++++ Records for the task

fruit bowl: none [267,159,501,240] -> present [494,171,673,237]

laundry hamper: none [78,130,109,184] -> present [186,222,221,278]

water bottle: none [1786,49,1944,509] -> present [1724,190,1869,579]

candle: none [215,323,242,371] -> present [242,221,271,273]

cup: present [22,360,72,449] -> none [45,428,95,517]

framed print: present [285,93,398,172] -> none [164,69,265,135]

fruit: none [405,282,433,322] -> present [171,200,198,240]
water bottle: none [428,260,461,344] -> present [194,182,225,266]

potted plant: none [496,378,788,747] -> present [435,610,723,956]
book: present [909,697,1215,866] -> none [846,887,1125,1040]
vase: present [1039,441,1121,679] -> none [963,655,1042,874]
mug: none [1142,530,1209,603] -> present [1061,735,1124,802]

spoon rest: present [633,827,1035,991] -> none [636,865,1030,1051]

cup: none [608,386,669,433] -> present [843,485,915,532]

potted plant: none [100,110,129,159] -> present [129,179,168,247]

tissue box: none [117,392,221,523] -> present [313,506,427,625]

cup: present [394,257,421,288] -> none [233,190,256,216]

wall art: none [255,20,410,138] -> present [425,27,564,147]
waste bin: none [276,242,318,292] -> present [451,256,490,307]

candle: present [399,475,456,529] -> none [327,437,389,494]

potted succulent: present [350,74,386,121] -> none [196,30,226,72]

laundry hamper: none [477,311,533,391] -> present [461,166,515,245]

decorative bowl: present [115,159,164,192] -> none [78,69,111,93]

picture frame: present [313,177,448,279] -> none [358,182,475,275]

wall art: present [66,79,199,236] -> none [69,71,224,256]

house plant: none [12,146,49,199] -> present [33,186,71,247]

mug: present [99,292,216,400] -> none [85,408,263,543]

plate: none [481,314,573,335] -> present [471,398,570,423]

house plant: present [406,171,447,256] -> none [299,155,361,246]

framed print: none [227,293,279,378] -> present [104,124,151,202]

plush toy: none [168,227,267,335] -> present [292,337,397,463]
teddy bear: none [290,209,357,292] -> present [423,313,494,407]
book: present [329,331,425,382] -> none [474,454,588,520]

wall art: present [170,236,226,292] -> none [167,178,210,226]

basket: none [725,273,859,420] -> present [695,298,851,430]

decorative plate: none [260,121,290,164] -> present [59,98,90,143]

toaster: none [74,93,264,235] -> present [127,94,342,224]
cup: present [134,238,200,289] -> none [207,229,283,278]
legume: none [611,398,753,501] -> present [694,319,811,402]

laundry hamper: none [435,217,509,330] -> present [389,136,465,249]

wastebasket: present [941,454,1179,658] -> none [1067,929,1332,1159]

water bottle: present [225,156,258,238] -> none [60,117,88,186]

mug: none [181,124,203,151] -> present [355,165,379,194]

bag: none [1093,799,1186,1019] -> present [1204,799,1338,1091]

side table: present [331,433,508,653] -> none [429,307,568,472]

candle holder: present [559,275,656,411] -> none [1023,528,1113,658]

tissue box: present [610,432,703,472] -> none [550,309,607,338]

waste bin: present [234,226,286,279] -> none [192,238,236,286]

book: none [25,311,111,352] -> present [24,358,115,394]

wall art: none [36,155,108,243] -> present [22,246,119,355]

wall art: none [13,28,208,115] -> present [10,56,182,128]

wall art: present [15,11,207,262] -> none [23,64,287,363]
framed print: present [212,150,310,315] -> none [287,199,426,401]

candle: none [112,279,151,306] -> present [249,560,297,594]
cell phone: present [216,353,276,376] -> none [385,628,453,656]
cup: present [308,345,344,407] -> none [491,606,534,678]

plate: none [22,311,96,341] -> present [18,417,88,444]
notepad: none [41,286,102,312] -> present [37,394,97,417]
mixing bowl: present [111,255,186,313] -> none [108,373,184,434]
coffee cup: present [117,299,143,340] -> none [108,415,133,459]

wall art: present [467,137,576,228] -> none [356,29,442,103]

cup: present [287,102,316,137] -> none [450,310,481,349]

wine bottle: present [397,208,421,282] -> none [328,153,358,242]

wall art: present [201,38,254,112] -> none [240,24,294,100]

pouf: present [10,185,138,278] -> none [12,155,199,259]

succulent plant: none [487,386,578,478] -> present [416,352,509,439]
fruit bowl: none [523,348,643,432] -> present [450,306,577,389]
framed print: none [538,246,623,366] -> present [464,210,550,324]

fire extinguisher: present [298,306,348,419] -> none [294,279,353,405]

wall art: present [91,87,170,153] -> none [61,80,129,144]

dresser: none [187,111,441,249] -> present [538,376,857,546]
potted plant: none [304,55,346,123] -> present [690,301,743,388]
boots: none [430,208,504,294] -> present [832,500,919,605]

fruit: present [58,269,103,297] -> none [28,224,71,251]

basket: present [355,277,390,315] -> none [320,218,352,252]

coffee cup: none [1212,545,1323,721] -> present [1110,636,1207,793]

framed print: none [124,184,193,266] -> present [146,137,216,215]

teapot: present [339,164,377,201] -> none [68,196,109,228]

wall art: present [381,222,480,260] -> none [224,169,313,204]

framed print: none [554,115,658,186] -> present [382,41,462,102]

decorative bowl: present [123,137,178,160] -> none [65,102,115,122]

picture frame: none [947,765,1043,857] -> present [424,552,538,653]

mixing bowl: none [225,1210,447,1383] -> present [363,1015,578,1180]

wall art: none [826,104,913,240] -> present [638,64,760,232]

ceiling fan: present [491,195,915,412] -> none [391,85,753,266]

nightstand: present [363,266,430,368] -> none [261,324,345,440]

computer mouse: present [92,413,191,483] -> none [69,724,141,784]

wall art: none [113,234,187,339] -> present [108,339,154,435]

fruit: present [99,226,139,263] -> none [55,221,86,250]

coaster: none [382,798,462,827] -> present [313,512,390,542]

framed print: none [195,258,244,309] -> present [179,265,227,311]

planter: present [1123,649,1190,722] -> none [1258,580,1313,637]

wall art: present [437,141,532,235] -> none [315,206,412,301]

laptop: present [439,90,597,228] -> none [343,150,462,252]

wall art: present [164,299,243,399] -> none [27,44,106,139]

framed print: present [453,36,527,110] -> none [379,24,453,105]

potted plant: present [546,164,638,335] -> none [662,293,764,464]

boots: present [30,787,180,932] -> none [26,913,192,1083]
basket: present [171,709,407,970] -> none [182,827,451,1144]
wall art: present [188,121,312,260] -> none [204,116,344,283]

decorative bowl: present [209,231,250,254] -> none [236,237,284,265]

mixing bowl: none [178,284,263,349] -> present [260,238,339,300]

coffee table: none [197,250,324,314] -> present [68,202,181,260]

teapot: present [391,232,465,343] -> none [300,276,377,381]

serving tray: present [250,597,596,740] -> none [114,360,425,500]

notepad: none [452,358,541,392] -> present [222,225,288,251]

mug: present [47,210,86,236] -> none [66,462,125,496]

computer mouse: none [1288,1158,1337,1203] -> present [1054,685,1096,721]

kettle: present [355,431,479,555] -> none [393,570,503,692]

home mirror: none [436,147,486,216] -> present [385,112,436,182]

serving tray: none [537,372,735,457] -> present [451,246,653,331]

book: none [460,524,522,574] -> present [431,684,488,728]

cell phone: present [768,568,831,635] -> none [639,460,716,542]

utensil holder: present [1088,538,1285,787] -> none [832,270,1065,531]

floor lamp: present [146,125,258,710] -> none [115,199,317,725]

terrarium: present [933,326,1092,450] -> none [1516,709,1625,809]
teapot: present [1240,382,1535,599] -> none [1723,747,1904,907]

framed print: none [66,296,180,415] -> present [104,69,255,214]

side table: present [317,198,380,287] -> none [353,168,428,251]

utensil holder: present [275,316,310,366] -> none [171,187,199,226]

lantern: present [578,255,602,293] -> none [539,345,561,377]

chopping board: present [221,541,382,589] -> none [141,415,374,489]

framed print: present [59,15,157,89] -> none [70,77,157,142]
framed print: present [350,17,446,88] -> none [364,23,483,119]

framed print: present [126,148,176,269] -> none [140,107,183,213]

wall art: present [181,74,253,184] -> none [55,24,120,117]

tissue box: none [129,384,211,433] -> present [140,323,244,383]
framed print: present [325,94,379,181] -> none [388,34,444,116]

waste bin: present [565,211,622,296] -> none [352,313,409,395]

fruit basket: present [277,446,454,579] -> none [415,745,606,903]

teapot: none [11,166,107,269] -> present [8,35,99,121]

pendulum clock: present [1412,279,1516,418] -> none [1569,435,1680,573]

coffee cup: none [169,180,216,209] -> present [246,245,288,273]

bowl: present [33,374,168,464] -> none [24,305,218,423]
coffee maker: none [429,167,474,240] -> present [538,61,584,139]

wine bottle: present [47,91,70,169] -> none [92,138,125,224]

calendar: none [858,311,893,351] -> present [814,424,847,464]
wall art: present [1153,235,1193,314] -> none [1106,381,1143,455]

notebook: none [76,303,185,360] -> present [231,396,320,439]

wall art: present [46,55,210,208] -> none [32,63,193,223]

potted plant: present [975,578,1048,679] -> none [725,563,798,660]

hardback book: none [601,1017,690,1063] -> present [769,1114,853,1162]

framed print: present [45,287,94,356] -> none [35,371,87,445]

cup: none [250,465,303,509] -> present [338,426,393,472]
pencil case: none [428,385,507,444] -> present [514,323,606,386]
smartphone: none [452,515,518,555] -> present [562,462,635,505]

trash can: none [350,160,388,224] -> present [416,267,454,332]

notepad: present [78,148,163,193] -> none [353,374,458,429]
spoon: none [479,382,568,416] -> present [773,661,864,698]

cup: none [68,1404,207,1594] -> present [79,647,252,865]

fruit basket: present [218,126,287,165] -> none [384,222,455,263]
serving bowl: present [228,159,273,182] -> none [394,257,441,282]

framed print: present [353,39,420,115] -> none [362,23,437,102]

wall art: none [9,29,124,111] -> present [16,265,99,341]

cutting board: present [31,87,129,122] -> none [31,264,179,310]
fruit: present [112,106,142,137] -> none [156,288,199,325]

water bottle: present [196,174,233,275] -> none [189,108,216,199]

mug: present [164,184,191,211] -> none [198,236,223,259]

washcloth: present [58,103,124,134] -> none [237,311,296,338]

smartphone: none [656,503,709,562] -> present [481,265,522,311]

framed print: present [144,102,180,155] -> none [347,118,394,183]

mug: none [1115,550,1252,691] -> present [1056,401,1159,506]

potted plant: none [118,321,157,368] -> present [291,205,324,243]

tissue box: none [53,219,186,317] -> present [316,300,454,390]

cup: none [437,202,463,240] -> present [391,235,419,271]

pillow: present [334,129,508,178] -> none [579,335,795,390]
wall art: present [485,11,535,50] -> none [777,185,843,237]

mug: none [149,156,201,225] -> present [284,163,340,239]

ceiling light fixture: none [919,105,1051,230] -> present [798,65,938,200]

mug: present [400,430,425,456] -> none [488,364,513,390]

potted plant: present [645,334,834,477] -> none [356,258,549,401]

++++++++

§ What is expected: For each line of the listing that holds the word "notepad", show that line.

§ Answer section:
notepad: none [41,286,102,312] -> present [37,394,97,417]
notepad: none [452,358,541,392] -> present [222,225,288,251]
notepad: present [78,148,163,193] -> none [353,374,458,429]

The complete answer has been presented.